Strategy mulls selling bitcoin to fund dividends amid first-quarter net loss

Strategy (MSTR), the world’s largest publicly traded bitcoin holding company, floated the idea of ​​selling bitcoin to cover its dividend obligations.
CEO Michael Saylor suggested during his first-quarter 2026 earnings call that the company could sell a portion of its bitcoin holdings to fund a dividend payment, stating, “We’ll probably sell some bitcoin to pay a dividend just to inoculate the market and send the message that we did it.”

The company revealed a net loss of $12.54 billion for the fourth quarter, while maintaining a total bitcoin position of 818,334 BTC at an average acquisition cost of $75,537 per coin.

Strategy has an outstanding dividend obligation of approximately $1.5 billion, including annualized preferred stock dividends and interest on outstanding debt. The company has approximately 18 months of dividend coverage, based on its dollar reserves related to these obligations.

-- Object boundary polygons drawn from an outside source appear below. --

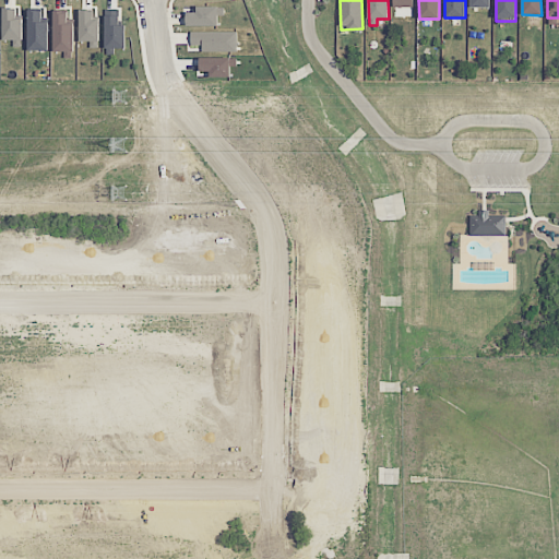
[(187,25),(218,26),(218,7),(197,6),(197,12),(187,12),(187,25)]
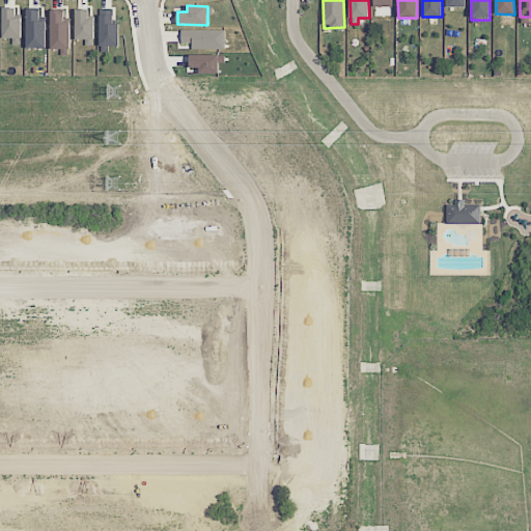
[(20,38),(21,7),(3,7),(3,37),(20,38)]
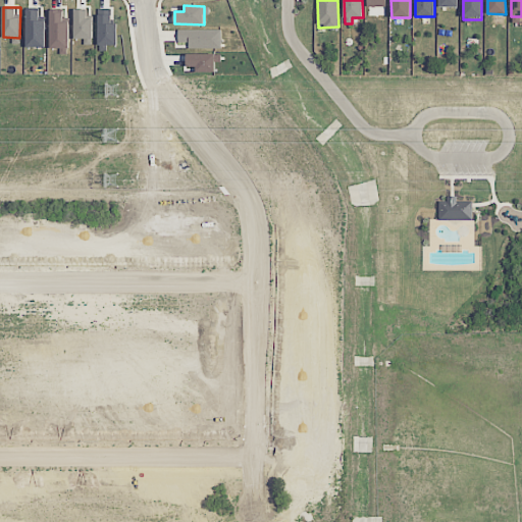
[(93,18),(87,18),(87,9),(75,8),(74,39),(93,39),(93,18)]
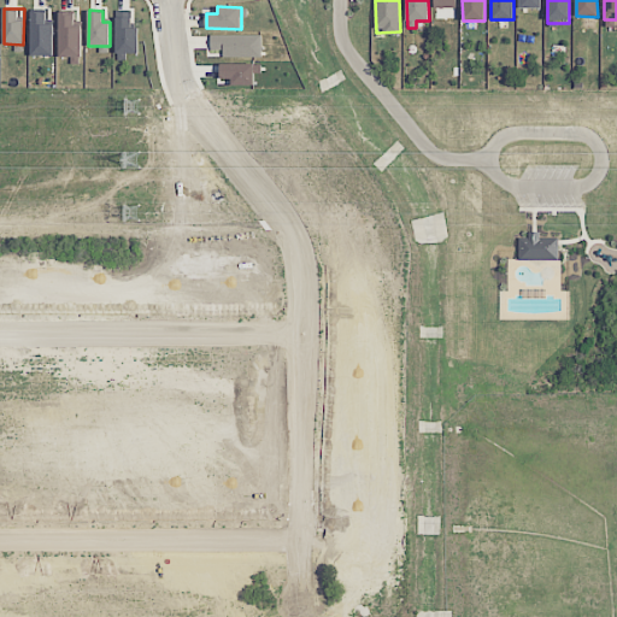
[(59,58),(81,57),(81,11),(59,11),(59,58)]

Saylor described the model as leveraging credit to acquire Bitcoin, allowing it to appreciate, and then selectively selling portions of the asset to meet dividend commitments.

“You buy bitcoins with credit, let them appreciate, and then sell bitcoins to pay the dividend.

Following the announcement, Strategy shares fell more than 4% in after-hours trading, while bitcoin fell below $81,000.